• 中国计算机学会会刊
  • 中国科技核心期刊
  • 中文核心期刊

计算机工程与科学 ›› 2024, Vol. 46 ›› Issue (08): 1425-1432.

• 图形与图像 • 上一篇    下一篇

基于加权非负矩阵分解的异常声音检测方法研究

潘雨青,于浩,李峰   

  1. (江苏大学计算机科学与通信工程学院,江苏 镇江 212013)
  • 收稿日期:2023-04-07 修回日期:2023-12-03 接受日期:2024-08-25 出版日期:2024-08-25 发布日期:2024-09-02

An abnormal sound detection method based on weighted non-negative matrix decomposition

PAN Yu-qing,YU Hao,LI Feng   

  1. (School of Computer Science and Communication Engineering,Jiangsu University,Zhenjiang 212013,China)
  • Received:2023-04-07 Revised:2023-12-03 Accepted:2024-08-25 Online:2024-08-25 Published:2024-09-02

摘要: 异常声音检测方法多用强标签数据进行训练,而高质量的强标签音频数据标注难度较大、收集成本高昂。针对现有异常音频检测方法使用弱标签数据会受到非平稳和时变噪声的干扰,导致训练结果较差、准确率低的问题,提出一种基于音频频谱的加权非负矩阵分解WNMF方法。该方法使用WNMF对弱标签和无标签数据进行标记,并分离目标声音事件和背景噪声。在适当的权值下,WNMF改变标记时不同频段音频信息的重要性,以抑制噪声,提高分离质量,使其逼近全监督模型训练的效果;之后使用卷积神经网络产生帧级预测和音频标签预测。仿真实验结果表明,该方法的准确率相比于传统NMF处理弱标签数据的方法提升了4.8%。
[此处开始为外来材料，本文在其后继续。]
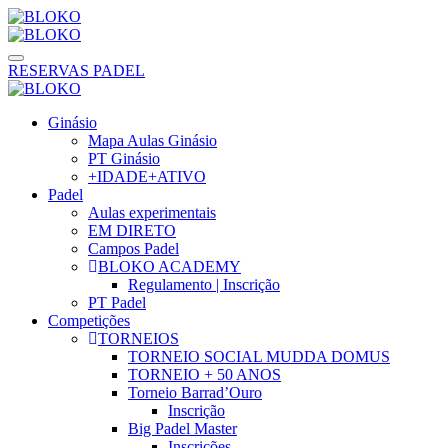
RESERVAS PADEL
Ginásio
Mapa Aulas Ginásio
PT Ginásio
+IDADE+ATIVO
Padel
Aulas experimentais
EM DIRETO
Campos Padel
BLOKO ACADEMY
Regulamento | Inscrição
PT Padel
Competições
TORNEIOS
TORNEIO SOCIAL MUDDA DOMUS
TORNEIO + 50 ANOS
Torneio Barrad’Ouro
Inscrição
Big Padel Master
Inscrições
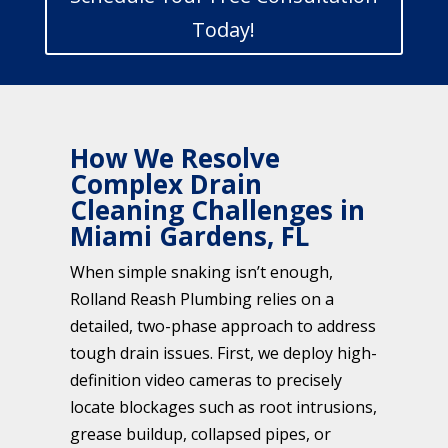
Today!
How We Resolve
Complex Drain
Cleaning Challenges in
Miami Gardens, FL
When simple snaking isn’t enough,
Rolland Reash Plumbing relies on a
detailed, two-phase approach to address
tough drain issues. First, we deploy high-
definition video cameras to precisely
locate blockages such as root intrusions,
grease buildup, collapsed pipes, or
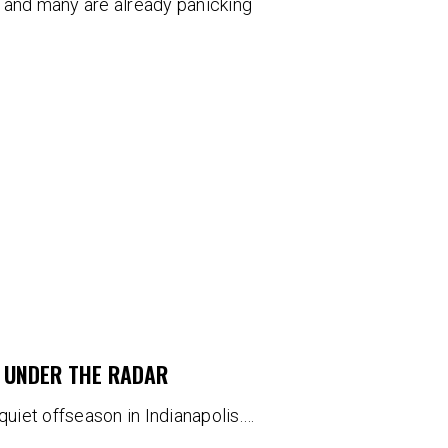
 and many are already panicking
G UNDER THE RADAR
a quiet offseason in Indianapolis.…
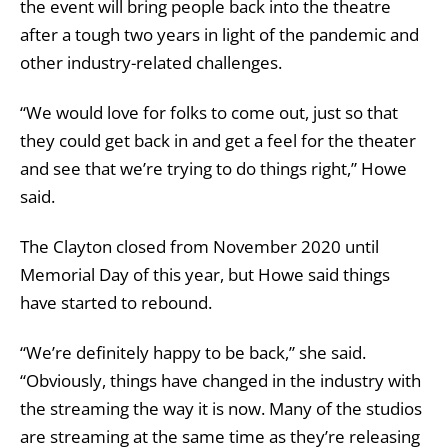
the event will bring people back into the theatre
after a tough two years in light of the pandemic and
other industry-related challenges.
“We would love for folks to come out, just so that
they could get back in and get a feel for the theater
and see that we’re trying to do things right,” Howe
said.
The Clayton closed from November 2020 until
Memorial Day of this year, but Howe said things
have started to rebound.
“We’re definitely happy to be back,” she said.
“Obviously, things have changed in the industry with
the streaming the way it is now. Many of the studios
are streaming at the same time as they’re releasing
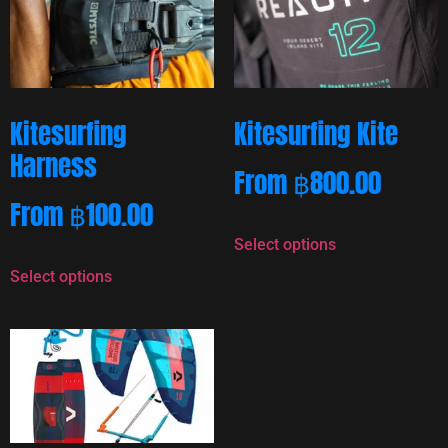
Kitesurfing
Kitesurfing Kite
Harness
From
฿
800.00
From
฿
100.00
Select options
Select options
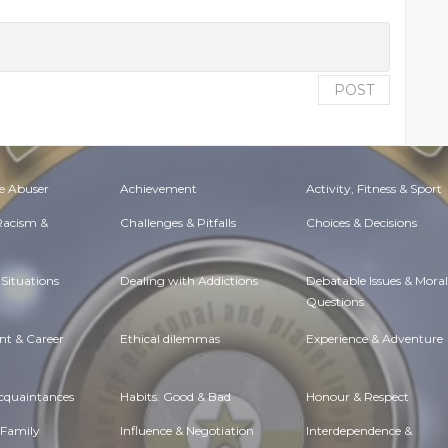
POST
e Abuser
Achievement
Activity, Fitness & Sport
 Racism &
Challenges & Pitfalls
Choices & Decisions
Situations
Dealing with Addictions
Debatable Issues & Moral
Questions
t & Career
Ethical dilemmas
Experience & Adventure
Acquaintances
Habits. Good & Bad
Honour & Respect
 Family
Influence & Negotiation
Interdependence &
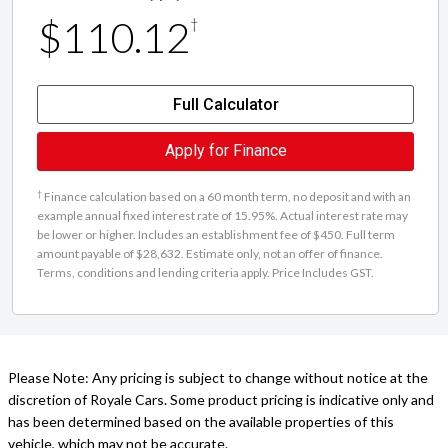
$110.12
†
Full Calculator
Apply for Finance
†
Finance calculation based on a 60 month term, no deposit and with an
example annual fixed interest rate of 15.95%. Actual interest rate may
be lower or higher. Includes an establishment fee of $450. Full term
amount payable of $28,632. Estimate only, not an offer of finance.
Terms, conditions and lending criteria apply. Price Includes GST.
Please Note: Any pricing is subject to change without notice at the
discretion of Royale Cars. Some product pricing is indicative only and
has been determined based on the available properties of this
vehicle, which may not be accurate.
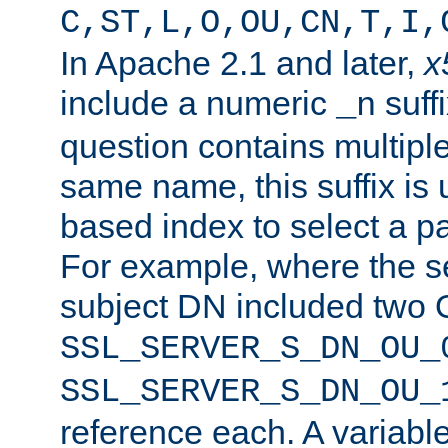
C,ST,L,O,OU,CN,T,I,
In Apache 2.1 and later,
x
include a numeric
suffi
_n
question contains multiple
same name, this suffix is 
based index to select a par
For example, where the se
subject DN included two O
SSL_SERVER_S_DN_OU_
SSL_SERVER_S_DN_OU_
reference each. A variab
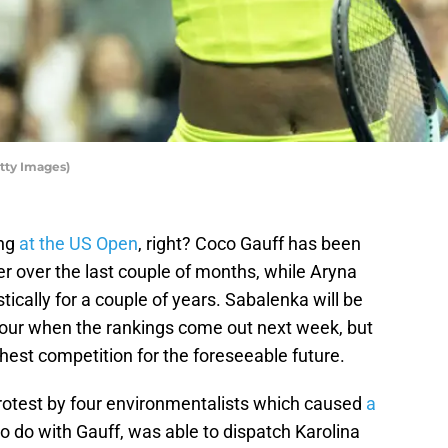
tty Images)
ing
at the US Open
, right? Coco Gauff has been
er over the last couple of months, while Aryna
ically for a couple of years. Sabalenka will be
ur when the rankings come out next week, but
est competition for the foreseeable future.
rotest by four environmentalists which caused
a
o do with Gauff, was able to dispatch Karolina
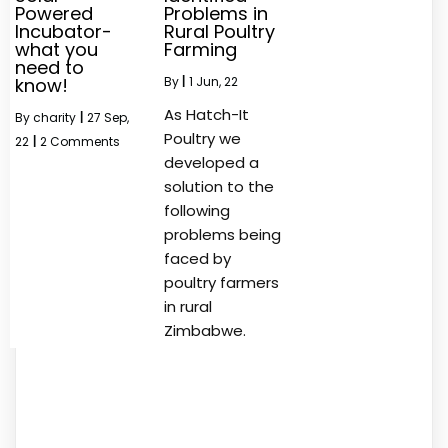
Powered
Problems in
Incubator-
Rural Poultry
what you
Farming
need to
know!
By
|
1
Jun, 22
As Hatch-It
By
charity
|
27
Sep,
Poultry we
22
|
2 Comments
developed a
solution to the
following
problems being
faced by
poultry farmers
in rural
Zimbabwe.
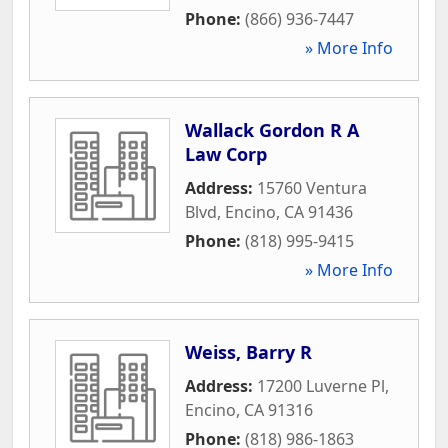
Phone:
(866) 936-7447
» More Info
Wallack Gordon R A
Law Corp
Address:
15760 Ventura
Blvd
,
Encino
,
CA
91436
Phone:
(818) 995-9415
» More Info
Weiss, Barry R
Address:
17200 Luverne Pl
,
Encino
,
CA
91316
Phone:
(818) 986-1863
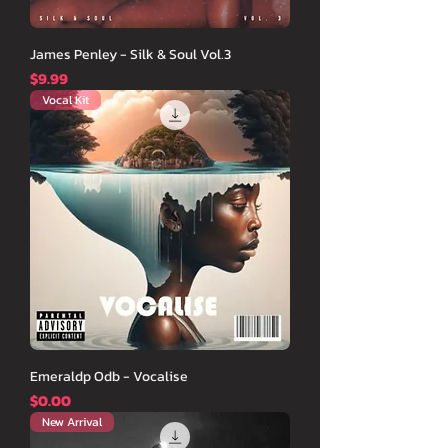
James Penley - Silk & Soul Vol.3
価格
$9.99
Vocal Kit
Emeraldp Odb - Vocalise
価格
$0.00
New Arrival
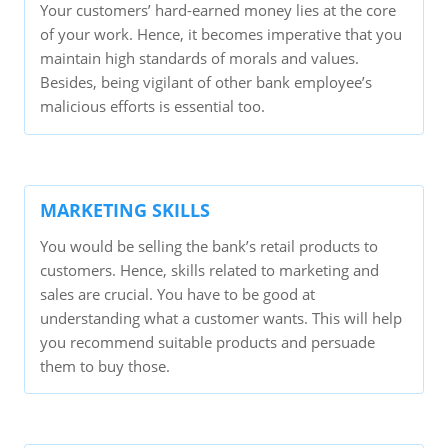
Your customers’ hard-earned money lies at the core
of your work. Hence, it becomes imperative that you
maintain high standards of morals and values.
Besides, being vigilant of other bank employee’s
malicious efforts is essential too.
MARKETING SKILLS
You would be selling the bank’s retail products to
customers. Hence, skills related to marketing and
sales are crucial. You have to be good at
understanding what a customer wants. This will help
you recommend suitable products and persuade
them to buy those.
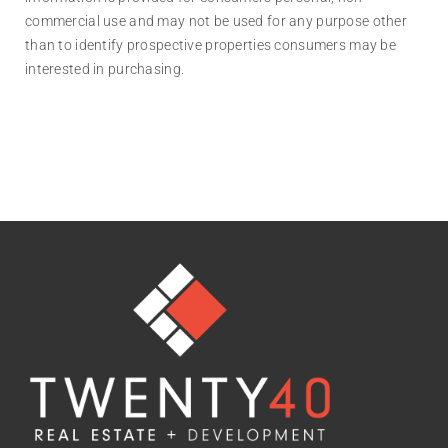
commercial use and may not be used for any purpose other
than to identify prospective properties consumers may be
interested in purchasing.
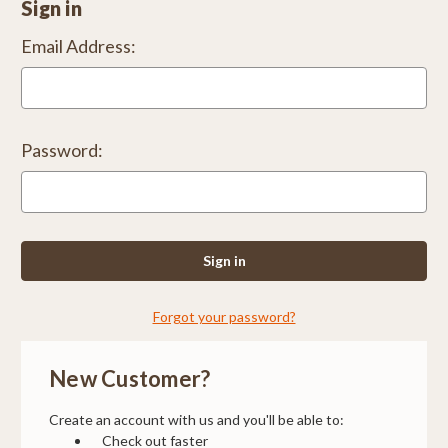
Sign in
Email Address:
Password:
Forgot your password?
New Customer?
Create an account with us and you'll be able to:
Check out faster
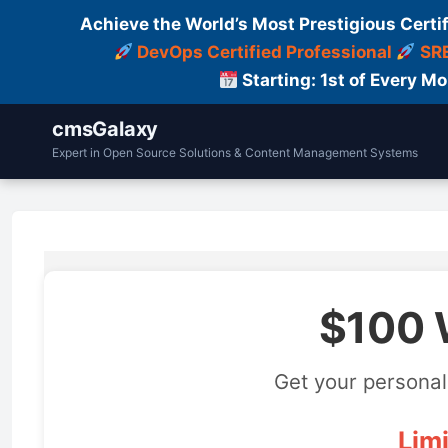
Achieve the World’s Most Prestigious Certi
DevOps Certified Professional
SRE
Starting: 1st of Every M
cmsGalaxy
Expert in Open Source Solutions & Content Management Systems
$100 
Get your personal
Limi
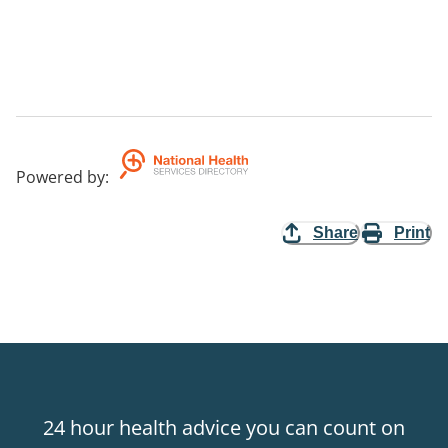
Powered by
:
Share
Print
24 hour health advice you can count on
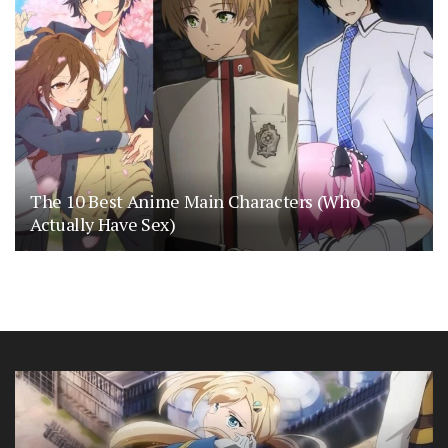
The 10 Best Anime Main Characters (Who
Actually Have Sex)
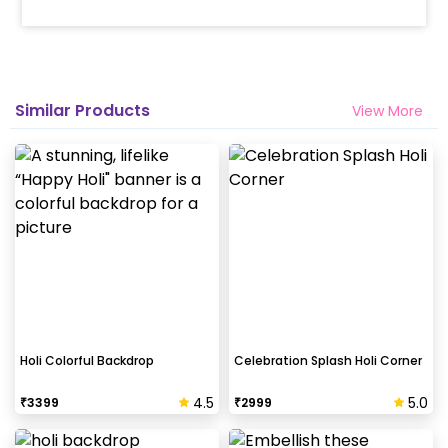
Similar Products
View More
Holi Colorful Backdrop
Celebration Splash Holi Corner
4.5
5.0
₹
3399
₹
2999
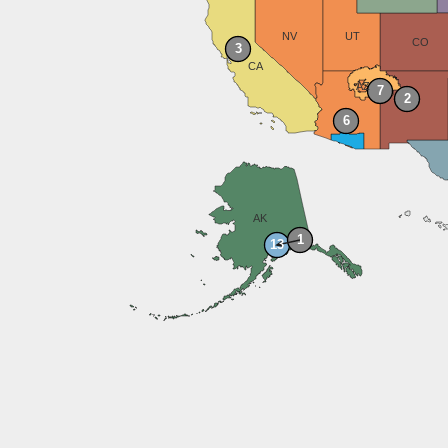
NV
UT
CO
3
CA
AZ
7
2
6
AK
1
13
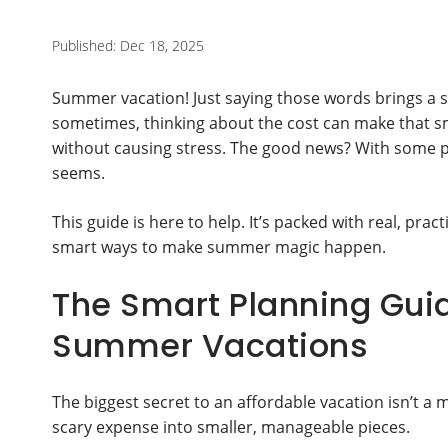
Published: Dec 18, 2025
Summer vacation! Just saying those words brings a 
sometimes, thinking about the cost can make that s
without causing stress. The good news? With some pla
seems.
This guide is here to help. It’s packed with real, pract
smart ways to make summer magic happen.
The Smart Planning Guid
Summer Vacations
The biggest secret to an affordable vacation isn’t a ma
scary expense into smaller, manageable pieces.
关键词: 异常声音检测, 弱标签和无标签数据, 加权非负矩阵分解, 卷积神经网络

Abstract: Existing abnormal sound detection methods often rely on strongly labeled data for training, but high-quality strongly labeled audio data is difficult to annotate and costly to collect. Addressing the issues of poor training results and low accuracy caused by interference from non-stationary and time-varying noise when using weakly labeled data in current abnormal audio detection methods, a weighted non-negative matrix factorization (WNMF) method based on audio spectrum is proposed. This method utilizes WNMF to label weakly labeled and unlabeled data, and separates target sound events from background noise. Under appropriate weight values, WNMF alters the importance of audio information in different frequency bands during labeling to suppress noise and improve separation quality, approaching the effect of fully supervised model training. Then, a convolutional neural network is used to generate frame-level predictions and audio label predictions. Simulation experiments show that this method improves the accuracy by 4.8% compared to traditional NMF methods for processing weakly labeled data.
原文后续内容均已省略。